Kommission soll Verschwinden von Studenten klären

Mexikos neuer Präsident löst damit sein Wahlkampfversprechen ein, die Strafverfolgung zu verschärfen. 43 Lehramtskandidaten waren vor vier Jahren spurlos verschwunden. Die Hintergründe sind bis heute nicht geklärt.

 Lopez Obrador Pressekonerenz Mexiko (picture-alliance/Zumapress/A. Nava)

Verwandte der verschleppten Studenten waren in den Präsidentenpalast in Mexiko-Stadt geladen worden

Zur Gründung der "Wahrheitskommission" unterzeichnete der neue mexikanische Präsident Andres Manuel Lopez Obrador ein Dekret. Damit leitete der linksgerichtete Politiker die erste seiner im Wahlkampf versprochenen Maßnahmen zur Bekämpfung von Straflosigkeit und Menschenrechtsverletzungen in dem mittelamerikanischen Land ein.

"Ich hoffe, dass wir schnell die Wahrheit herausfinden werden und dass Gerechtigkeit geschieht", sagte Lopez Obrador, der am Samstag sein Amt übernommen hatte. Der Fall werde so lange weiterverfolgt, bis die Verantwortlichen zur Rechenschaft gezogen würden und "alle Mexikaner wissen, was tatsächlich passiert ist".

 Lopez Obrador Pressekonerenz Mexiko (picture-alliance/Zumapress/A. Nava)

Präsident Andres Manuel Lopez Obrador (M) hatte seinen Erlass im Beisein von Hinterbliebenen unterzeichnet

Die Kommission soll innerhalb von 30 Tagen zusammengesetzt werden. Mitwirken sollen Eltern der verschwundenen Studenten, Regierungsmitglieder und Experten.

Der Fall hatte in Mexiko für Entsetzen gesorgt.
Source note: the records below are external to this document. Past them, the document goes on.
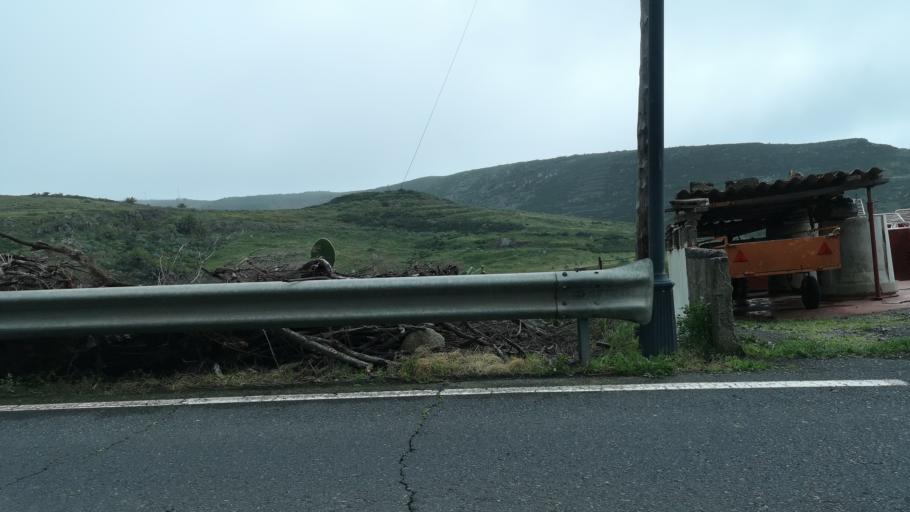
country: ES
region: Canary Islands
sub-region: Provincia de Santa Cruz de Tenerife
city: Vallehermosa
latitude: 28.1362
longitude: -17.3165
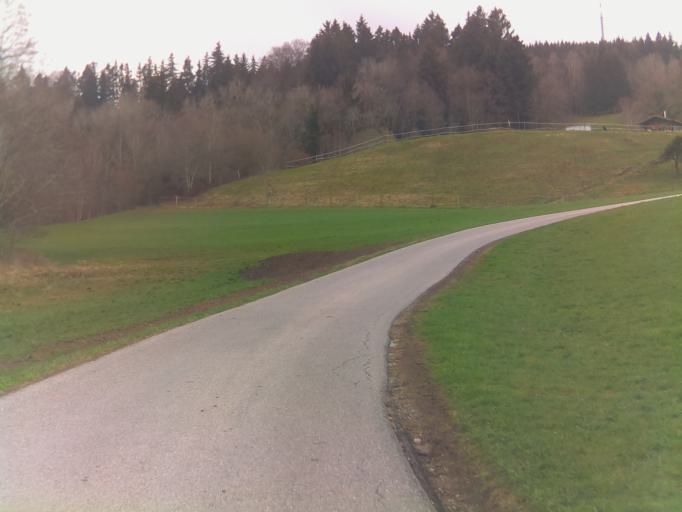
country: DE
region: Bavaria
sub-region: Upper Bavaria
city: Hohenpeissenberg
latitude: 47.8109
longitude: 11.0331
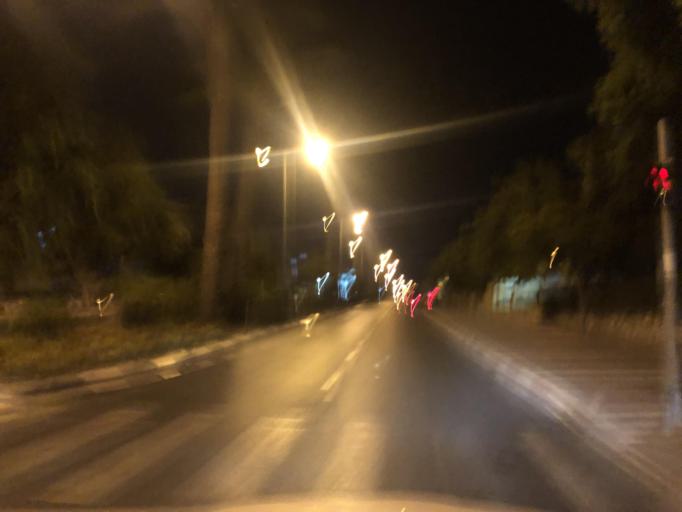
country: IL
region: Tel Aviv
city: Azor
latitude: 32.0465
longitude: 34.8011
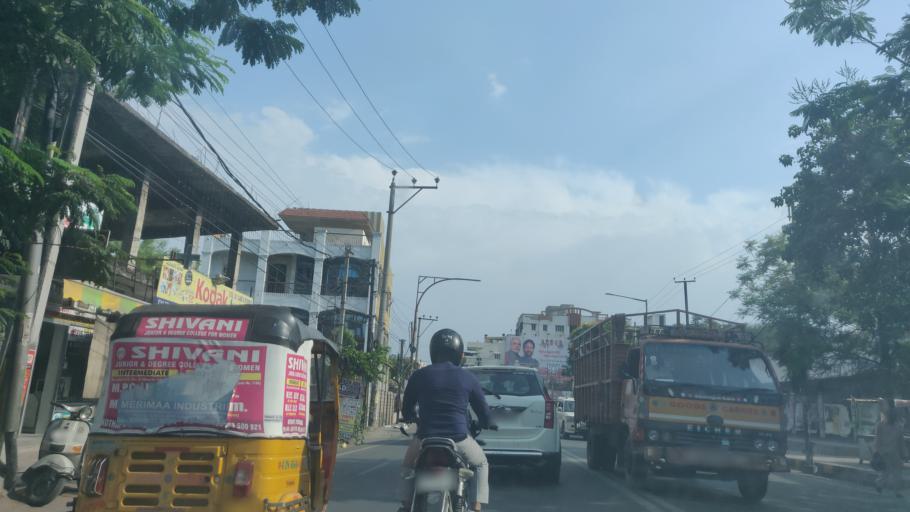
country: IN
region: Telangana
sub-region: Rangareddi
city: Gaddi Annaram
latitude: 17.3923
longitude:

Die 43 Studenten einer als links bekannten ländlichen Lehrerschule im südmexikanischen Ayotzinapa waren im September 2014 verschwunden, als sie zu einer Demonstration in Mexiko-Stadt reisen wollten.
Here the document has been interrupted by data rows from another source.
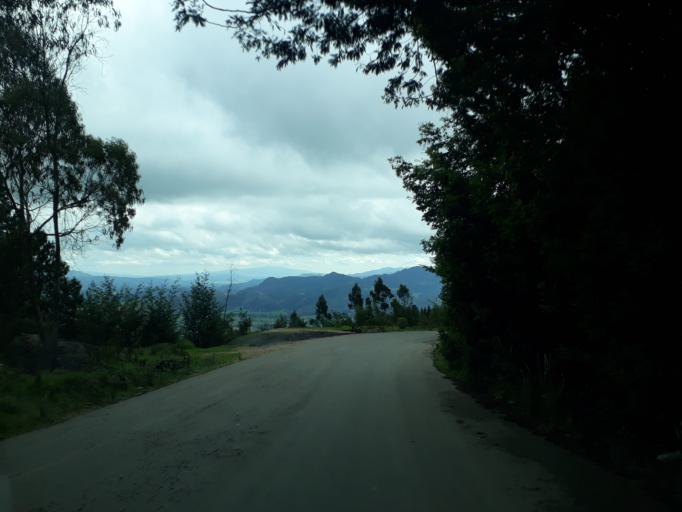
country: CO
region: Cundinamarca
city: Cucunuba
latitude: 5.2075
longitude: -73.7891
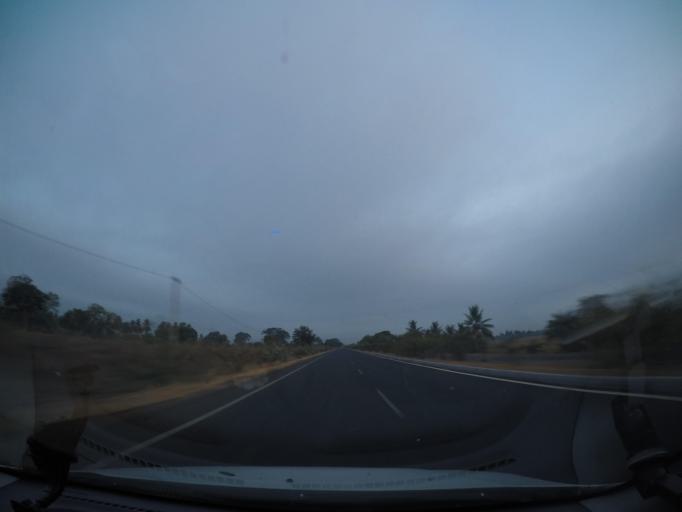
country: IN
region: Andhra Pradesh
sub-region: West Godavari
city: Tadepallegudem
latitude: 16.8098
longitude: 81.3567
An Drogenbande ausgeliefert

Nach Angaben der Generalstaatsanwaltschaft wurde die Gruppe in der Kleinstadt Iguala im Bundesstaat Guerrero von korrupten Polizisten verschleppt und an die Drogenbande Guerreros Unidos ausgeliefert. Bandenmitglieder sollen sie für Angehörige eines verfeindeten Kartells gehalten, auf einer Müllkippe ermordet und verbrannt haben.

Die Hinterbliebenen werfen den Behörden vor, Beweismaterial unterschlagen und Ermittlungen bewusst verhindert zu haben. Auch eine von der Interamerikanischen Menschenrechtskommission eingesetzte Expertengruppe erhob schwere Vorwürfe gegen die Arbeit der mexikanischen Strafverfolger.
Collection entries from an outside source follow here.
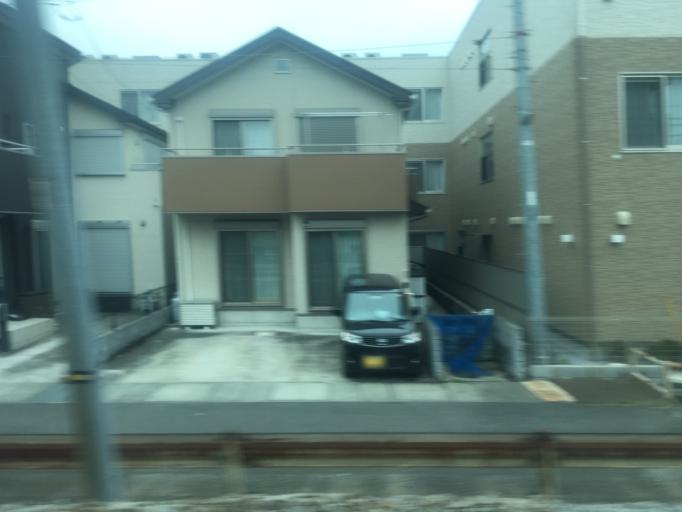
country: JP
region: Saitama
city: Ageoshimo
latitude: 35.9581
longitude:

Auch international sorgte der Fall für Schlagzeilen, weil er die Zusammenarbeit von Politikern, Polizisten und Gruppen der organisierten Kriminalität in Mexiko exemplarisch aufzeigte. Die Regierung von Lopez Obradors Vorgänger Enrique Pena Nieto wurde wegen der schleppenden Aufarbeitung des Falls international kritisiert.